Côté syndical, Viviane Keller est également membre du comité régional d'Unia Transjurane, déléguée de la Conférence horlogère nationale. Elle fit partie de la commission de négociation de la CCT de l'horlogerie entre 2003 et 2006. Côté politique, elle a été en 2010 députée suppléante dans les rangs socialistes au Parlement jurassien.

Force de caractère
Viviane Keller a commencé son parcours professionnel par un apprentissage de vendeuse en radio-TV et Hi-Fi. Un peu par hasard. «En venant acheter un CD dans ce magasin, j'ai vu qu'ils cherchaient une apprentie. C'était peu avant la fin de ma scolarité. J'ai postulé sans trop réfléchir. J'aimais bien ce travail, surtout le contact avec la clientèle. J'aurais pourtant préféré faire un métier en relation avec la petite enfance, mais je ne voulais pas demander à ma maman, qui était seule avec trois enfants, de me payer des études. Elle l'aurait sans doute fait, mais c'était mon ressentir, ma décision.» C'est vrai que la jeune franc-montagnarde a très tôt su prendre ses responsabilités. Avant le divorce de ses parents, elle a connu une enfance marquée par un environnement familial très lourd, sur fond de violentes disputes. «Je me réfugiais dans l'écoute de la musique ou en partant me ressourcer et méditer sur une sorte de perchoir que j'avais fabriqué sur un arbre voisin.» Et puis il y avait les copains, les copines, le scoutisme et surtout, l'athlétisme. Elle brilla particulièrement dans le saut en longueur, décrochant, vers 15 ans, le titre de championne romande de sa catégorie. Et encore dans le sprint (championne régionale) et le volleyball où elle évolua en 2e ligue à Saignelégier.
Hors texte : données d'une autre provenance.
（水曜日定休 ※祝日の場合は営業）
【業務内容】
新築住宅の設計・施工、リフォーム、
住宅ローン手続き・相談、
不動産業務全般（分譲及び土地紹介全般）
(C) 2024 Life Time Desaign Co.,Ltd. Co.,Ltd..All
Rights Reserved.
Les défis sportifs ont pimenté son caractère combatif dans l'engagement syndical. «Cela ne veut pas dire que je suis une va-t-en-guerre. Le respect est primordial. Pour être efficace comme déléguée syndicale il est nécessaire de s'intéresser aux gens. Comprendre l'ouvrier et comprendre le patron permet de trouver ensemble des solutions satisfaisantes pour tous. Le but est que l'entreprise "tourne" et que les employés soient à l'aise et respectés. La force de conviction et la détermination peuvent faire aboutir nos revendications.» Preuve avec la nouvelle CCT de l'horlogerie: «Notre volonté et notre unité ont permis d'éviter que le patronat ne nous impose davantage de flexibilité.» La syndicaliste jurassienne plaide pour un label social: «La renommée d'une entreprise ne devrait pas seulement reposer sur sa marque et sur la qualité de ses produits mais aussi sur la manière dont elle traite le personnel, respecte les conditions de travail et le partenariat social.» La marque de l'humanité.